**TASK PROMPT**
Give the data from the line containing "Swizzels promotional code" through the line containing "Coupon for Clearchemist.co.uk" again, swapping "discount" for "promo" and leaving everything else as it is.
++++ PROVIDED ENTRIES ++++
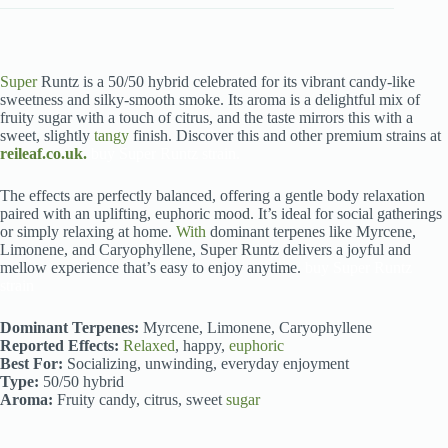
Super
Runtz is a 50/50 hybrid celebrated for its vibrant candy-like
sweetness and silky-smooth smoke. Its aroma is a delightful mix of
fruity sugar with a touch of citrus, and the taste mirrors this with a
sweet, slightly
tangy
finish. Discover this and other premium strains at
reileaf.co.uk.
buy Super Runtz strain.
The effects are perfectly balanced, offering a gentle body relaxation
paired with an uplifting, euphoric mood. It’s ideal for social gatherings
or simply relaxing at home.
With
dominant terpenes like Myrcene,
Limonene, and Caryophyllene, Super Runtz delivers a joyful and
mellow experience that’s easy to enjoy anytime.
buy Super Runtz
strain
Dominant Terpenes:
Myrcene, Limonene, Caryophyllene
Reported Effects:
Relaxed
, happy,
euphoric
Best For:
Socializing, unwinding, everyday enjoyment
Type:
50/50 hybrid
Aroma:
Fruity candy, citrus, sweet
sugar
++++
++++ PROVIDED ENTRIES ++++
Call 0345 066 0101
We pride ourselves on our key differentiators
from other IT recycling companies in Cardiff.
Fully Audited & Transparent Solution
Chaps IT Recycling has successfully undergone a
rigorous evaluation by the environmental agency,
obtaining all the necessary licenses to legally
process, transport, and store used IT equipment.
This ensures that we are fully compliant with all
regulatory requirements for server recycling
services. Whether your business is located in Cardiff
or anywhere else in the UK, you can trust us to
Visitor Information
++++
++++ PROVIDED ENTRIES ++++
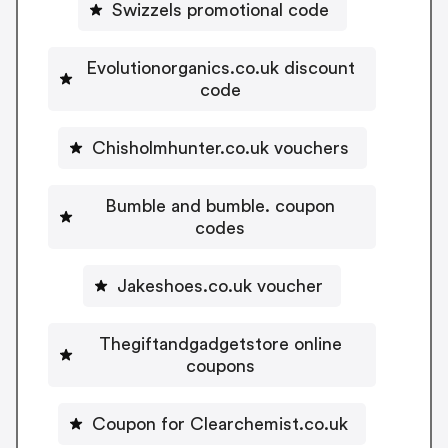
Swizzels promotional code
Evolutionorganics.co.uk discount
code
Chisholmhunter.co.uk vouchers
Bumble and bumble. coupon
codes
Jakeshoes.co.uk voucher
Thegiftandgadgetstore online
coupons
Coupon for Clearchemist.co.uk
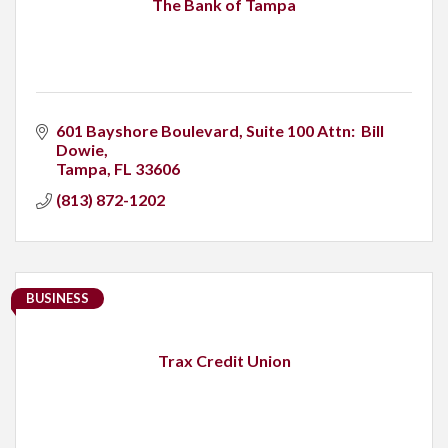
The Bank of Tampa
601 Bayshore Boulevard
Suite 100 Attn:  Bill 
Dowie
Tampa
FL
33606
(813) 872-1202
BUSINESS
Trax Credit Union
++++
**RESULT**
Swizzels promotional code
Evolutionorganics.co.uk promo
code
Chisholmhunter.co.uk vouchers
Bumble and bumble. coupon
codes
Jakeshoes.co.uk voucher
Thegiftandgadgetstore online
coupons
Coupon for Clearchemist.co.uk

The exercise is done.